TB-500 (Thymosin Beta-4)

TB-500 is the synthetic version of Thymosin Beta-4 (Tbeta4), a 43-amino acid peptide with the molecular formula C212H350N56O78S and a molecular weight of approximately 4921 Da. Thymosin Beta-4 is one of the most abundant intracellular peptides, found in virtually all nucleated cells, with particularly high concentrations in blood platelets, wound fluid, and developing tissues. The full sequence is Ac-SDKPDMAEIEKFDKSKLKKTETQEKNPLPSKETIEQEKQAGES, and the N-terminal acetylation is important for biological activity. TB-500 replicates this full sequence and acetylation pattern for reconstitution and storage.

The central mechanism of TB-500 involves its role as the primary intracellular G-actin sequestering peptide. TB-500 binds to monomeric actin (G-actin) and prevents its premature polymerization, maintaining a pool of available actin monomers that can be rapidly deployed when cell migration or cytoskeletal reorganization is needed. This actin-regulating function is critical because cell migration is the rate-limiting step in wound healing. By ensuring actin availability, TB-500 accelerates endothelial cell and keratinocyte migration to injury sites by up to 300% in cell culture models. TB-500 also directly promotes cell survival by activating the Akt (protein kinase B) signaling pathway and inhibiting apoptosis in stressed cells.

Cardiovascular research on TB-500 has produced some of the most compelling data. A study published in the Annals of the New York Academy of Sciences (Bock-Marquette et al., 2004) demonstrated that Thymosin Beta-4 reduced infarct size by approximately 40% when administered after coronary artery ligation in mice. The same group showed that TB-500 activates cardiac progenitor cells expressing the epicardial marker Wt1, promoting their migration and differentiation into functional cardiomyocytes. In corneal injury models (Sosne et al., published in the Journal of Clinical Investigation, 2002), TB-500 accelerated wound closure by 2.5x versus controls and reduced inflammatory cytokine expression (TNF-alpha, MMP-1, MMP-9) in the corneal epithelium. A separate study in dermal wound models (Malinda et al., FASEB Journal, 1999) showed TB-500 increased angiogenesis and collagen deposition while reducing wound closure time by 40-60%.

The pharmacokinetics of TB-500 reflect its large peptide size. Administered subcutaneously, it has an estimated half-life of approximately 2 hours in plasma, though tissue-level activity persists for considerably longer due to intracellular accumulation and slow release from actin-binding pools. TB-500 distributes widely due to its small molecular size relative to proteins, crossing tissue barriers and reaching deep compartments including cardiac, neural, and hepatic tissue. Metabolism occurs through standard endopeptidase cleavage, producing the bioactive fragment Ac-SDKP (the N-terminal tetrapeptide) as a major metabolite. This fragment has its own documented anti-fibrotic and angiogenic activity and is naturally present in human plasma at concentrations of 1-5 nM.
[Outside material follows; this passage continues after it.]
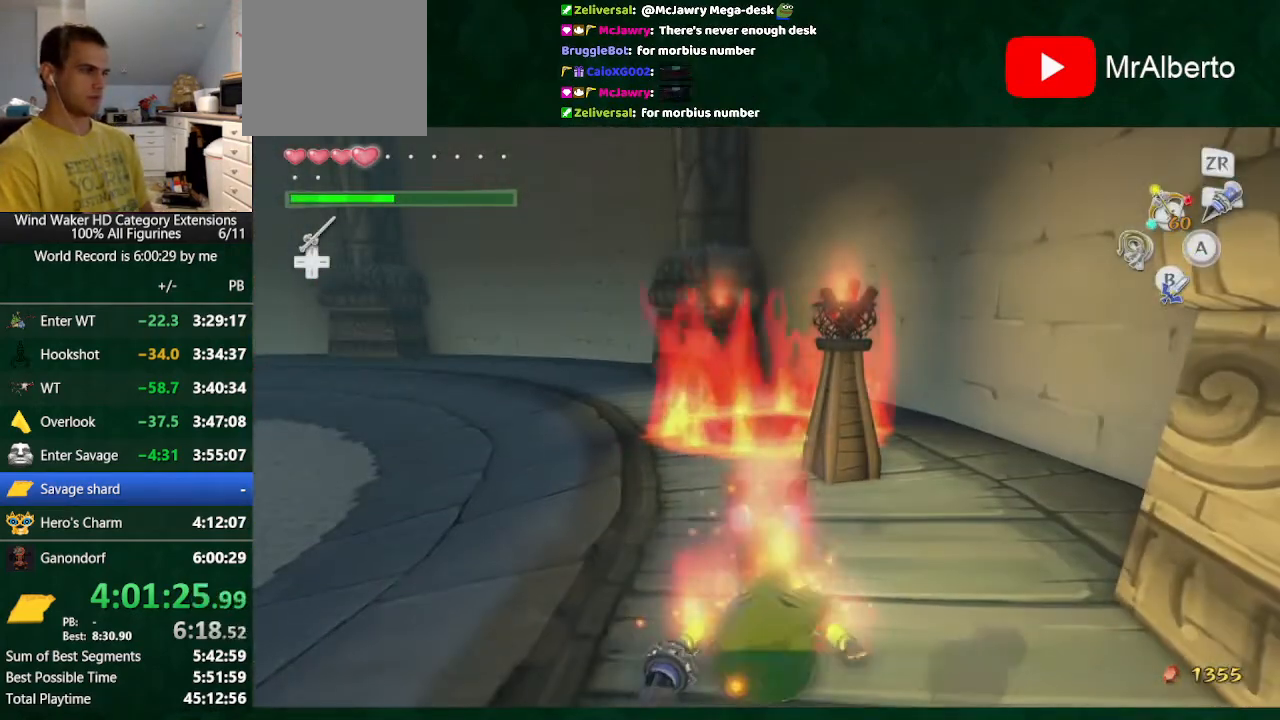
{"buttons": [], "left_stick": "up", "right_stick": "center", "button_events": []}
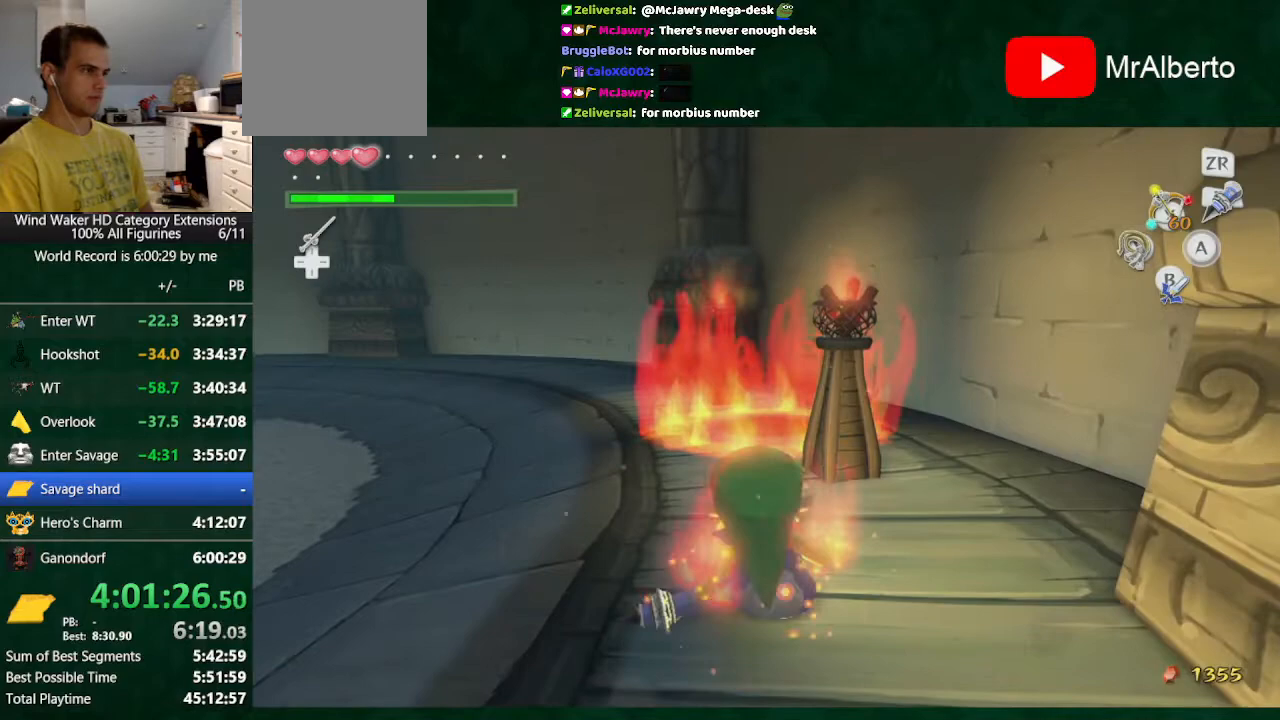
{"buttons": ["R1"], "left_stick": "up", "right_stick": "center", "button_events": [[33, "R1", "down"], [100, "R1", "up"], [200, "R1", "down"], [300, "R1", "up"], [500, "R1", "down"]]}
TB-500 lyophilized powder should be stored at -20C and is stable for at least 24 months under these conditions. After reconstitution in bacteriostatic water or sterile water, the solution should be stored at 2-8C and used within 21 days. TB-500 is more susceptible to degradation from repeated freeze-thaw cycles than smaller peptides, so aliquoting into single-use volumes at reconstitution is recommended. The reconstituted solution should appear clear and colorless. Any cloudiness or particulate matter indicates aggregation and the solution should be discarded.
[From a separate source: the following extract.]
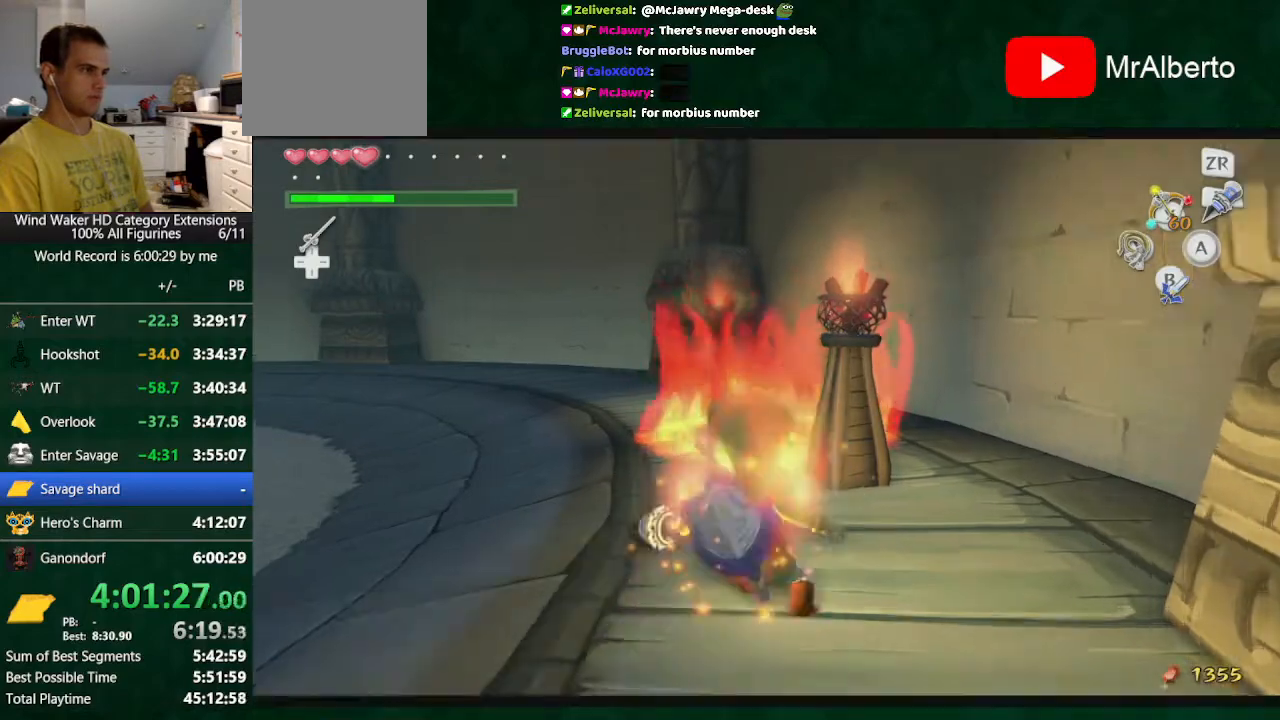
{"buttons": [], "left_stick": "up", "right_stick": "center", "button_events": [[433, "R1", "up"]]}
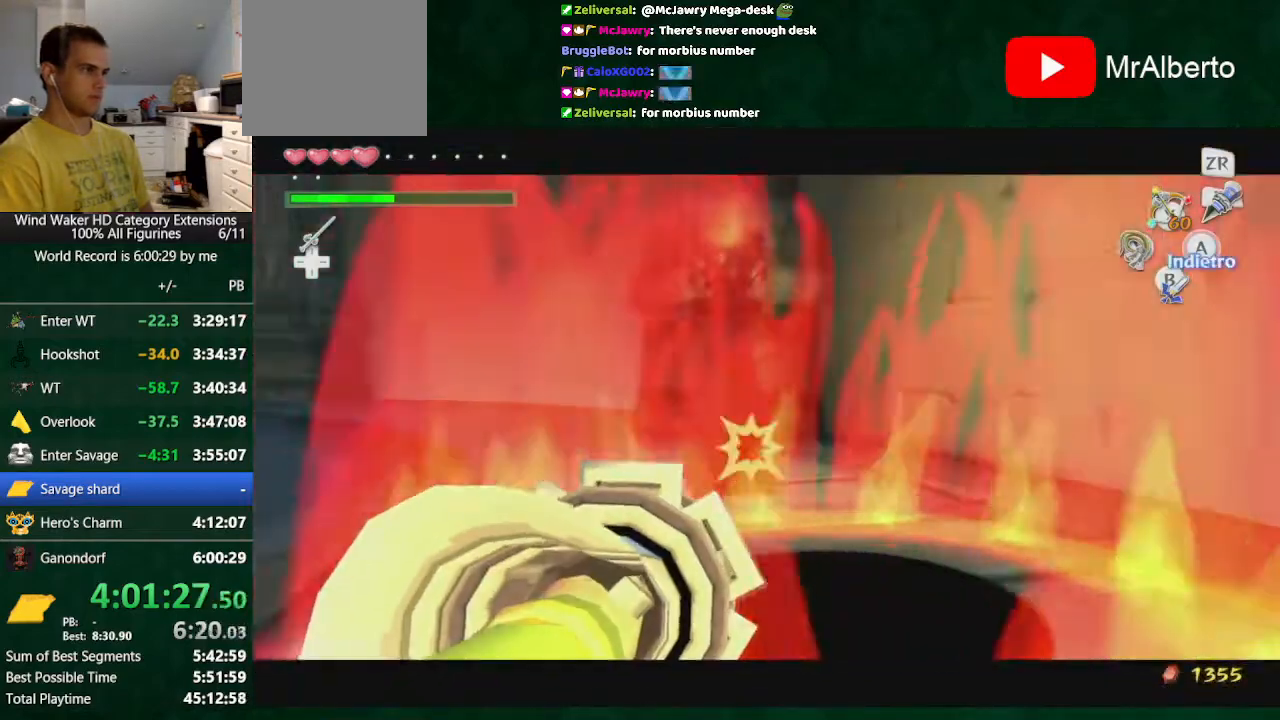
{"buttons": [], "left_stick": "center", "right_stick": "center", "button_events": []}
Research protocols in the published literature have used TB-500 across a range of doses, typically 0.5-2 mg administered subcutaneously in small animal models. Equine research (where TB-500 has been most extensively studied in vivo) has used doses in the range of 10 mg per administration, with loading protocols of twice-weekly dosing for 4-6 weeks followed by monthly maintenance. Most tissue repair studies use treatment periods of 14-42 days, with measurable outcomes (reduced inflammation, increased vascularization, accelerated closure) typically observable within the first 7-14 days.

Published safety data on TB-500 shows a favorable profile. In equine studies conducted over 30-60 day periods, no adverse effects on hematology, serum chemistry, or organ function were observed. Thymosin Beta-4 has been through Phase 2 clinical trials for corneal wound healing (RegeneRx Biopharmaceuticals) and chronic venous stasis ulcers, with no serious adverse events attributed to the peptide in either trial. There is a theoretical concern that its pro-angiogenic properties could promote tumor vascularization, but published research has not demonstrated tumor-promoting effects, and some studies suggest Tbeta4 may actually have tumor-suppressive properties in certain cancer cell lines.